Exercício a | No excerto sobre a banca portuguesa, quem é apontado como fundador e principal estratega do BPI?

Excerto do documento |
########################################
Já o BCP é diferente. Com o recente aumento de capital e o pagamento do empréstimo ao Estado, como fica o BCP?
a) Primeiro, volta a ser um banco totalmente privado, sem dependência do Estado;
b) Depois, apesar de ter accionistas estrangeiros (chineses e angolanos), é um banco de matriz portuguesa:
- A maior parcela de accionistas é portuguesa;
- Nenhum dos accionistas estrangeiros controla o banco;
- Consolida em Portugal;
- Tem gestão portuguesa, que garante independência do banco.
Falta agora resolver o Novo Banco. Mas como a Lone Star já cedeu à pretensão do Governo e já deixou cair a garantia do Estado, a decisão da venda deve estar para breve.
Uma palavra final é devida a duas pessoas: Artur Santos Silva e Fernando Ulrich. Foram duas figuras marcantes e decisivas no BPI.
- Artur Santos Silva foi o seu fundador e principal estratega;
- Fernando Ulrich foi um Presidente marcante e carismático;
- Dois grandes banqueiros. Dois grandes profissionais.
QUANTO CUSTAM OS BANCOS?
É costume dizer-se que o dinheiro que o Estado mete nos bancos nunca mais o vê. Que é dinheiro perdido. Agora que já todos os bancos pagaram o dinheiro que o Estado lhes emprestou, já é possível fazer as contas.
########################################
Dados |
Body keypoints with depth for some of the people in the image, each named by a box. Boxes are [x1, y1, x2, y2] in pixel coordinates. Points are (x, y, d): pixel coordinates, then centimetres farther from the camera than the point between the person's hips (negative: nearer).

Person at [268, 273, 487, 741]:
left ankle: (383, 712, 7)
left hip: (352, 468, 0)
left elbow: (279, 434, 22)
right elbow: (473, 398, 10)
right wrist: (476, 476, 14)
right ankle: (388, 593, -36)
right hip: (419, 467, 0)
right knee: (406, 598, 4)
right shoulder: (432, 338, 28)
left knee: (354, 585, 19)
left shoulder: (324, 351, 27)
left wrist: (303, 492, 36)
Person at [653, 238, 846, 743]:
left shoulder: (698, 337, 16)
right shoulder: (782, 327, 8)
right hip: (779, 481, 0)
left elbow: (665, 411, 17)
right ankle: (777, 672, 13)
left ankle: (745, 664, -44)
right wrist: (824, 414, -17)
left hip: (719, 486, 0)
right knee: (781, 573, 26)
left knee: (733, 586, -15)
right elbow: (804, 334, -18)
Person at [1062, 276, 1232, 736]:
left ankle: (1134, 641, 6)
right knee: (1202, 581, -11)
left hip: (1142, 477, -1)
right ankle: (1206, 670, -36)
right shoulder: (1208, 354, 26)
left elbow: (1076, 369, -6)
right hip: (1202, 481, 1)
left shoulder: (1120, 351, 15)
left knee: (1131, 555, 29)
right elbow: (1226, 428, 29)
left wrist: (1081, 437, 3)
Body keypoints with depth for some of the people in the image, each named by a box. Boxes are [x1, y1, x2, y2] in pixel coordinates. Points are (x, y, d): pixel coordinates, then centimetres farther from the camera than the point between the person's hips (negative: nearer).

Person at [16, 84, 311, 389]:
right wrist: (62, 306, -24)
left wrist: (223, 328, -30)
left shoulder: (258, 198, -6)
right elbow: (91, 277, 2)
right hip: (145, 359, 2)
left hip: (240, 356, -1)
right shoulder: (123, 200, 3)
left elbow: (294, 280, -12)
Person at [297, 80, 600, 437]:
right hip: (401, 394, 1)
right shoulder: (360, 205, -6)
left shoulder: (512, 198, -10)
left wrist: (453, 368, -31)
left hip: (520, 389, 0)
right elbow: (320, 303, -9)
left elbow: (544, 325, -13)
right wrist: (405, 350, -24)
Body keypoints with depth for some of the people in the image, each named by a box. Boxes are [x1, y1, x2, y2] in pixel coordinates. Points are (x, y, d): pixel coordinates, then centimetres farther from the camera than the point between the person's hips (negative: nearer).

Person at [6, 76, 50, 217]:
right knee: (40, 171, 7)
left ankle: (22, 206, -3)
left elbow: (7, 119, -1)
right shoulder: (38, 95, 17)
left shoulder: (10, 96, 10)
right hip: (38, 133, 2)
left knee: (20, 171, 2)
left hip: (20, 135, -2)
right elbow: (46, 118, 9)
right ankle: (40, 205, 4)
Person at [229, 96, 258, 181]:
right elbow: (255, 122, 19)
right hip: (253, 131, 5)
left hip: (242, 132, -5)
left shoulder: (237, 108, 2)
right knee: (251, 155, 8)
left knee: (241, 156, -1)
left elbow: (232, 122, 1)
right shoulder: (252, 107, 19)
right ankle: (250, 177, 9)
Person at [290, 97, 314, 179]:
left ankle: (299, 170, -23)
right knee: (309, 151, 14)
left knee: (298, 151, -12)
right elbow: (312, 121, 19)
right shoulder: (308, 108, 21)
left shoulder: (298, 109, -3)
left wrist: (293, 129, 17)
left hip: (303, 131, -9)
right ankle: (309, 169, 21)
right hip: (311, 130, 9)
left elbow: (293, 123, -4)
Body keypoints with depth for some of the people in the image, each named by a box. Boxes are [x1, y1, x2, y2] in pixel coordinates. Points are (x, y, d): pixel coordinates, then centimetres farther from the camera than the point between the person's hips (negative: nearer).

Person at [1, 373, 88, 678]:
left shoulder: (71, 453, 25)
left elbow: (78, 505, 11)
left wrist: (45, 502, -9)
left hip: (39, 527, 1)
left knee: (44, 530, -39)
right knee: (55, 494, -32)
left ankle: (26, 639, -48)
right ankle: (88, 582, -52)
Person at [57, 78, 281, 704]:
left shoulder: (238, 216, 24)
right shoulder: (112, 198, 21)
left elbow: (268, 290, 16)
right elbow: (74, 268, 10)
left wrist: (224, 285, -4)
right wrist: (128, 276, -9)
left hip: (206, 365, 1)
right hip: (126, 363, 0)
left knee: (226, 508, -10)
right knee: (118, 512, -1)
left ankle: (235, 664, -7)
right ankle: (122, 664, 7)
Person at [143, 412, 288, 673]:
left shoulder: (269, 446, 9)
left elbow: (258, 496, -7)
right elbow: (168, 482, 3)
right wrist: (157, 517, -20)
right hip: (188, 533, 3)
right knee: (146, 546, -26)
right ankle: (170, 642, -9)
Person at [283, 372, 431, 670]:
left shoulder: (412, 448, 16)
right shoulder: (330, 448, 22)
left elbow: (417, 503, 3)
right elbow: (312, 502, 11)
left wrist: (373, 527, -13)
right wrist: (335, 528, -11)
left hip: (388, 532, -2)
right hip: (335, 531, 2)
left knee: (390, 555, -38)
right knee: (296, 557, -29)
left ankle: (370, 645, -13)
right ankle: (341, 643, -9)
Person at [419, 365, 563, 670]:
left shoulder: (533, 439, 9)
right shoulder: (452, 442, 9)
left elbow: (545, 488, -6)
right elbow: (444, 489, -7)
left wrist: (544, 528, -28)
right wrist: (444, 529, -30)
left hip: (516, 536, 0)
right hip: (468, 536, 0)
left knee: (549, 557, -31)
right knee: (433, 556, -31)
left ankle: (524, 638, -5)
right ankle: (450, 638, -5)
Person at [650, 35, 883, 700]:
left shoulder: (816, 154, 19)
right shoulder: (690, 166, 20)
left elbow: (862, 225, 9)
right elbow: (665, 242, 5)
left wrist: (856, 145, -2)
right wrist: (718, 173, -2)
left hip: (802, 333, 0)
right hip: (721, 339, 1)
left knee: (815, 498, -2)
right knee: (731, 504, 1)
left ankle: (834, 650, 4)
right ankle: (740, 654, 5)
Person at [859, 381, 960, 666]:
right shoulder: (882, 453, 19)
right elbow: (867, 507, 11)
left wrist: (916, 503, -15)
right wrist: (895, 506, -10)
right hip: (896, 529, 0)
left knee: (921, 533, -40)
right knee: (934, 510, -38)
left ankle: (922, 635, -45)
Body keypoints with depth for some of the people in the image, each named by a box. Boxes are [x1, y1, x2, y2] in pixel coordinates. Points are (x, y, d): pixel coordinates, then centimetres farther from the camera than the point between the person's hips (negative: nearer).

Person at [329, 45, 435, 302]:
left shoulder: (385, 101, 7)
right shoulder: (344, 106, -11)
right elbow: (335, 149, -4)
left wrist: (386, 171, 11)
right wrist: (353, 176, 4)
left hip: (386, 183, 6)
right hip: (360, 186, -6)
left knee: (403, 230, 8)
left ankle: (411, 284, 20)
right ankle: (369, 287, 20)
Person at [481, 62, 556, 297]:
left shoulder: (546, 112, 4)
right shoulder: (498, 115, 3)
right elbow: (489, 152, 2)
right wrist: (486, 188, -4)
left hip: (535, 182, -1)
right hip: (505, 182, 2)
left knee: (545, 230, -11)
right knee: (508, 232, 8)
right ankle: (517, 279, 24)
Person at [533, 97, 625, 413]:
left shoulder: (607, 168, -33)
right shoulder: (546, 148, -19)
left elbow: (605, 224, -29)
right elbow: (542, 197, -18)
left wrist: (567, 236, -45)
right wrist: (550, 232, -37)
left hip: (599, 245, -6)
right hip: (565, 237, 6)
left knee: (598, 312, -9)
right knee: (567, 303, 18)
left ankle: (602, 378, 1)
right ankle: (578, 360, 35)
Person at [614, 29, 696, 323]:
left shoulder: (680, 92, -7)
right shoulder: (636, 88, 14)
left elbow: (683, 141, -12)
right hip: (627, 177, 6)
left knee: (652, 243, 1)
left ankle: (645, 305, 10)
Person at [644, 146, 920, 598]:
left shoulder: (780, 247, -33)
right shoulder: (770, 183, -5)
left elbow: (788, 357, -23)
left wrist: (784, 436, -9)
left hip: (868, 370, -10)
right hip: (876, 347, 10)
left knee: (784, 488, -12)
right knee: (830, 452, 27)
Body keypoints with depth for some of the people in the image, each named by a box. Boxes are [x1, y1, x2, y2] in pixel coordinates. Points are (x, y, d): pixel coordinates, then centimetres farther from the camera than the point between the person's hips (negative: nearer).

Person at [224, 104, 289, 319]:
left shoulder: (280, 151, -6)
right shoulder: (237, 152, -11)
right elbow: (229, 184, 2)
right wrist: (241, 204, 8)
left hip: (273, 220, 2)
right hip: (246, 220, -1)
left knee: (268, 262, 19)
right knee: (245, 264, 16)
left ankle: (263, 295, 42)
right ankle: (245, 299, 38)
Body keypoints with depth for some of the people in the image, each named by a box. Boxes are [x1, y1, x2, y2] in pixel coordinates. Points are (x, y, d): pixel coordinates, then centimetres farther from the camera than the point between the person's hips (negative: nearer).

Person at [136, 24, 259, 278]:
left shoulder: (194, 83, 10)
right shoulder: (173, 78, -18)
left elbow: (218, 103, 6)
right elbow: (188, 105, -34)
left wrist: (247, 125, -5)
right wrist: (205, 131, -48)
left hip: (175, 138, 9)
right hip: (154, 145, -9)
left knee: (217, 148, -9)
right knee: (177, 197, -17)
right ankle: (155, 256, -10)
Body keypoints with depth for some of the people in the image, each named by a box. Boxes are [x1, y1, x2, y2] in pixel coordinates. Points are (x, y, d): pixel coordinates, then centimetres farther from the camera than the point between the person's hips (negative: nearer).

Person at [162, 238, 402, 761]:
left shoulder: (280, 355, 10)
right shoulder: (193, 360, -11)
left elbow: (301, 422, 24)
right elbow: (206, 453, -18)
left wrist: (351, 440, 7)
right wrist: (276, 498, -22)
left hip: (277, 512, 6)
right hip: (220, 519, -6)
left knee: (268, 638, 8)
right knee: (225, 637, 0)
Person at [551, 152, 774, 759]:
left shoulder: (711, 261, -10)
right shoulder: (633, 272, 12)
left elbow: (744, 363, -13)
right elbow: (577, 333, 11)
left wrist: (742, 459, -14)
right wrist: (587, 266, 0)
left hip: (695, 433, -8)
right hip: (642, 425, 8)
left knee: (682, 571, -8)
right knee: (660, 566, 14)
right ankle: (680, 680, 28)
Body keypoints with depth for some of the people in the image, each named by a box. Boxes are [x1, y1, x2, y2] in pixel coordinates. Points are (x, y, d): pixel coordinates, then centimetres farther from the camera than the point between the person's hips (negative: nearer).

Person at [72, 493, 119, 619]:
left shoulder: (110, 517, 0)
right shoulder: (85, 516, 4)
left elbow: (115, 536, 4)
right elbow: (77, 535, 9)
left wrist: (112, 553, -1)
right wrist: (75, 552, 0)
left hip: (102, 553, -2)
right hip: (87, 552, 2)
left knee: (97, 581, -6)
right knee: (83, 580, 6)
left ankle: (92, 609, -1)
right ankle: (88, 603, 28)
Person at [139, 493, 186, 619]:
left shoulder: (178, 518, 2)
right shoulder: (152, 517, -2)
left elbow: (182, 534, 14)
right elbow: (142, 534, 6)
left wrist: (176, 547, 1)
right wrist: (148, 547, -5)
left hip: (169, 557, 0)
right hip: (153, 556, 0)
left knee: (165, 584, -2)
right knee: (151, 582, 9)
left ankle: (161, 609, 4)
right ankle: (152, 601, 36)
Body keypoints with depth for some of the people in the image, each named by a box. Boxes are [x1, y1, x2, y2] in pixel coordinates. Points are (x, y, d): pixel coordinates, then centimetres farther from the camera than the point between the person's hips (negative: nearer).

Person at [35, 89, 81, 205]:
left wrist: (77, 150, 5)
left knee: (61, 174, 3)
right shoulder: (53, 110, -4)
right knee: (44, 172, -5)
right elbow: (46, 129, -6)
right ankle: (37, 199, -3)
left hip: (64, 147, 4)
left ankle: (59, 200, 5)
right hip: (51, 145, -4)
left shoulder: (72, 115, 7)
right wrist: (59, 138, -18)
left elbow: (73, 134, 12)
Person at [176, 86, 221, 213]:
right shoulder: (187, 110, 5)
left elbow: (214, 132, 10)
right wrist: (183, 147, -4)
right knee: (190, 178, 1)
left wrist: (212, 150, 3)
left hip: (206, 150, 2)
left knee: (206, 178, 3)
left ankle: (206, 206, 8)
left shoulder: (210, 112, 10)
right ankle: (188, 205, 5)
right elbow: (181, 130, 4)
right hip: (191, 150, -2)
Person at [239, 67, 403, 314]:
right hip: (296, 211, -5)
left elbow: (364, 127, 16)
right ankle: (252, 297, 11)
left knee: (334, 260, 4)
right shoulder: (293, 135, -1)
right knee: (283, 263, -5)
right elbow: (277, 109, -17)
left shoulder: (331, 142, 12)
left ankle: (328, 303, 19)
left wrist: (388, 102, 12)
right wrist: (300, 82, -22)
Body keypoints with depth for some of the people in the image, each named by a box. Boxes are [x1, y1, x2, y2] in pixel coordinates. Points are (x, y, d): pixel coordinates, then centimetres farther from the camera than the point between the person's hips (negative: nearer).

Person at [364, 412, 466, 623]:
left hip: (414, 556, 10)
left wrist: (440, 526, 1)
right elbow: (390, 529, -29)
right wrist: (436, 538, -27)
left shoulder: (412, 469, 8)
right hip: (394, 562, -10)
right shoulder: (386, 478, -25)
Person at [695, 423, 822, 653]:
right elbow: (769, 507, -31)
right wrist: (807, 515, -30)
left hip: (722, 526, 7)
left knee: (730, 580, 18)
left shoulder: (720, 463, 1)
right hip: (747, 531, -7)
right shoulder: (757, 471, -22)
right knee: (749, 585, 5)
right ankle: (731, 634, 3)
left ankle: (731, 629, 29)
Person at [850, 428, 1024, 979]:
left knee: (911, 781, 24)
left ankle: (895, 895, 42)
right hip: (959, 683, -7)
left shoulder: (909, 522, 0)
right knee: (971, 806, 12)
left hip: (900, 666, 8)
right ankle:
########################################
Exercício b | Por favor, extraia dos registos, sem qualquer alteração, as linhas desde a que contém "right hip: (876, 347, 10)" até à que contém "right shoulder: (193, 360, -11)", ambas incluídas.

Resolução escrita a | Artur Santos Silva.

Resolução escrita b |
right hip: (876, 347, 10)
left knee: (784, 488, -12)
right knee: (830, 452, 27)
Body keypoints with depth for some of the people in the image, each named by a box. Boxes are [x1, y1, x2, y2] in pixel coordinates. Points are (x, y, d): pixel coordinates, then centimetres farther from the camera than the point between the person's hips (negative: nearer).

Person at [224, 104, 289, 319]:
left shoulder: (280, 151, -6)
right shoulder: (237, 152, -11)
right elbow: (229, 184, 2)
right wrist: (241, 204, 8)
left hip: (273, 220, 2)
right hip: (246, 220, -1)
left knee: (268, 262, 19)
right knee: (245, 264, 16)
left ankle: (263, 295, 42)
right ankle: (245, 299, 38)
Body keypoints with depth for some of the people in the image, each named by a box. Boxes are [x1, y1, x2, y2] in pixel coordinates. Points are (x, y, d): pixel coordinates, then centimetres farther from the camera than the point between the person's hips (negative: nearer).

Person at [136, 24, 259, 278]:
left shoulder: (194, 83, 10)
right shoulder: (173, 78, -18)
left elbow: (218, 103, 6)
right elbow: (188, 105, -34)
left wrist: (247, 125, -5)
right wrist: (205, 131, -48)
left hip: (175, 138, 9)
right hip: (154, 145, -9)
left knee: (217, 148, -9)
right knee: (177, 197, -17)
right ankle: (155, 256, -10)
Body keypoints with depth for some of the people in the image, each named by a box. Boxes are [x1, y1, x2, y2] in pixel coordinates. Points are (x, y, d): pixel coordinates, then centimetres farther from the camera than the point between the person's hips (negative: nearer).

Person at [162, 238, 402, 761]:
left shoulder: (280, 355, 10)
right shoulder: (193, 360, -11)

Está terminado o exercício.